MeDiMi Lecture / Mittwoch, 31.01.2024, 18:00–20:00 Uhr / Marburg

Die Krise der Repräsentation und die reflexive Wende in der Migrationsforschung

Vortrag und Diskussion mit Prof. Dr. Boris Nieswand (Eberhard Karls Universität Tübingen)

Philipps-Universität Marburg | Hörsaal 201, Biegenstraße 12, 35037 Marburg

Livestream: https://youtube.com/live/jKnkzAkVfG4

Die Konjunktur des Reflexivitätsbegriffs ist eine Reaktion auf die Kritik wissenschaftlicher Autorität insbesondere im Hinblick auf die Repräsentation von "diskriminierbaren Subjekten". In der Migrationsforschung knüpfen daran unterschiedliche Pfade einer post-realistischen und/oder ideologiekritischen Wissensproduktion an. Abstrakt betrachtet, kann Reflexivität dabei als eine rekursive epistemische Arbeit verstanden werden, die darauf abzielt, die Effekte sozialer Beziehungen und gesellschaftlicher Positionalitäten auf die Produktion und Anwendung von Wissen über Migration und Migrant:innen zu explizieren und zu erklären. Weil aber reflexive Arbeit weder ein einheitliches epistemisches Objekt konstituiert, noch eine standardisierbare Methode darstellt, führt sie nicht einfach zu einer Widerherstellung von einer nun machtkritisch bereinigten wissenschaftlichen Autorität. Stattdessen lassen sich Modi des Reflexiven unterscheiden, die jeweils ihre eigenen Formen epistemischer Unruhe und Verkomplizierung wissenschaftlicher Autoritätsproduktion mit sich bringen. Der Vortrag geht auf vier dieser Modi ein: (1) intersektionale Reflexivität, (2) situative Reflexivität, (3) akademische Reflexivität und (4) politische Reflexivität.
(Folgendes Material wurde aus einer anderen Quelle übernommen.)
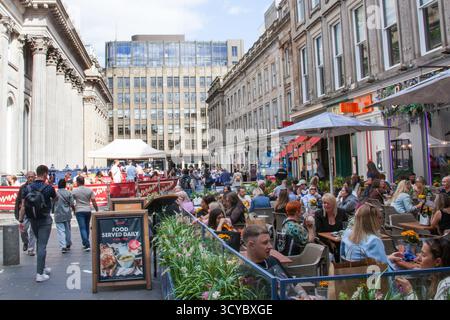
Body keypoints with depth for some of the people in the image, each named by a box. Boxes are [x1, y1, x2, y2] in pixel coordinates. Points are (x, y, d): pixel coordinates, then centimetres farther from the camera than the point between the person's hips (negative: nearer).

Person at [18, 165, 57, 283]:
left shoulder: (27, 188, -2)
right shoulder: (48, 188, -13)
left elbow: (23, 206, -2)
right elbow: (55, 199, 8)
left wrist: (21, 221, 4)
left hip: (32, 220, 5)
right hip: (45, 220, -5)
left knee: (40, 243, 20)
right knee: (42, 245, -3)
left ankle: (43, 267, 33)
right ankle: (40, 274, -3)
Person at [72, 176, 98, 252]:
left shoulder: (74, 191, -4)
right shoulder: (90, 190, -1)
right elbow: (94, 202, -3)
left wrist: (74, 210, 21)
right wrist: (97, 210, 4)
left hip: (79, 211, -2)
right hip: (88, 211, 3)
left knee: (82, 228, -3)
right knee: (87, 227, 16)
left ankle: (87, 245, -11)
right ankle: (85, 243, 25)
Zum Abschluss soll darüber nachgedacht werden, warum es sich dennoch lohnen könnte, sich den Zumutungen und Verkomplizierungen einer reflexiven Wissensproduktion auszusetzen.

Boris Nieswand ist Professor für Soziologie an der Eberhard Karls Universität Tübingen. Seine Forschungsschwerpunkte liegen in der Migrations- und Diversitätsforschung, in der Stadtforschung und in der Soziologie der Moral.